**Fragmento seleccionado**
::::
Del poema también me gustó su ética del trabajo, señal de que escribir poesía (o cuentos, o ensayo) tenía tanto que ver con fregar suelos como con los episodios míticos de revelación. En A Raisin in the Sun, la novela de Lorraine Hansberry, hay un fragmento donde un personaje exclama: «¡Quiero volar! ¡Quiero tocar el sol!», y su mujer contesta: «Primero cómete los huevos fritos».

Durante el debate que siguió a la lectura de Tab, vi que la autora entendía su poema. Tenía plena conciencia de qué había querido decir, y lo había dicho casi todo. Estaba familiarizada con san Agustín por dos frentes: su formación católica y sus estudios de historia. La madre del santo (que también fue canonizada) era cristiana, y el padre pagano. Antes de su conversión, Agustín sólo buscaba dinero y mujeres. Después de ella siguió batallando con sus impulsos sexuales, y es conocida su «oración libertina», donde pide: «Señor, hazme casto… pero no todavía». Sus obras ponen el acento en la lucha del hombre por renunciar a la fe en sí mismo a favor de la fe en Dios. Y en ocasiones se comparó con un oso. Un gesto típico de Tabby, cuando sonríe, es bajar la barbilla, con el resultado de que pone cara de saber mucho pero al mismo tiempo está monísima. Me acuerdo de que en el debate lo hizo y dijo:

—Además me gustan los osos.
::::
**Extractos de datos**
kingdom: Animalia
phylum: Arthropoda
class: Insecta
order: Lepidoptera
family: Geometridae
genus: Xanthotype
::::
**Ejercicio breve**
Escribe la continuación del fragmento sobre el poema de Tabby y san Agustín, empezando justo después de «—Además me gustan los osos».

**Resultado del ejercicio**
Lo de que sea un cántico gradual quizá responda a que el despertar del oso también es gradual. El oso es fuerte y sensual, aunque delgado, porque está desfasado de tiempo. Cuando le pidieron que explicase su poema, Tabby dijo que en cierto modo puede entenderse el oso como símbolo de la tendencia humana, incómoda y maravillosa tendencia, a soñar lo adecuado en el momento menos oportuno. Son sueños difíciles por inoportunos, pero lo que prometen es maravilloso. El poema también insinúa que los sueños tienen poder: el oso posee la fuerza necesaria para seducir al viento, consiguiendo que lleve su canción a un pez atrapado en una red.

No pretendo sostener que «Cántico gradual» sea una obra maestra (aunque sí me parece un buen poema). Viene a cuento reproducirlo porque era un poema sensato en una época histérica, un ejemplo de ética literaria que me caló en lo más hondo del corazón y el alma.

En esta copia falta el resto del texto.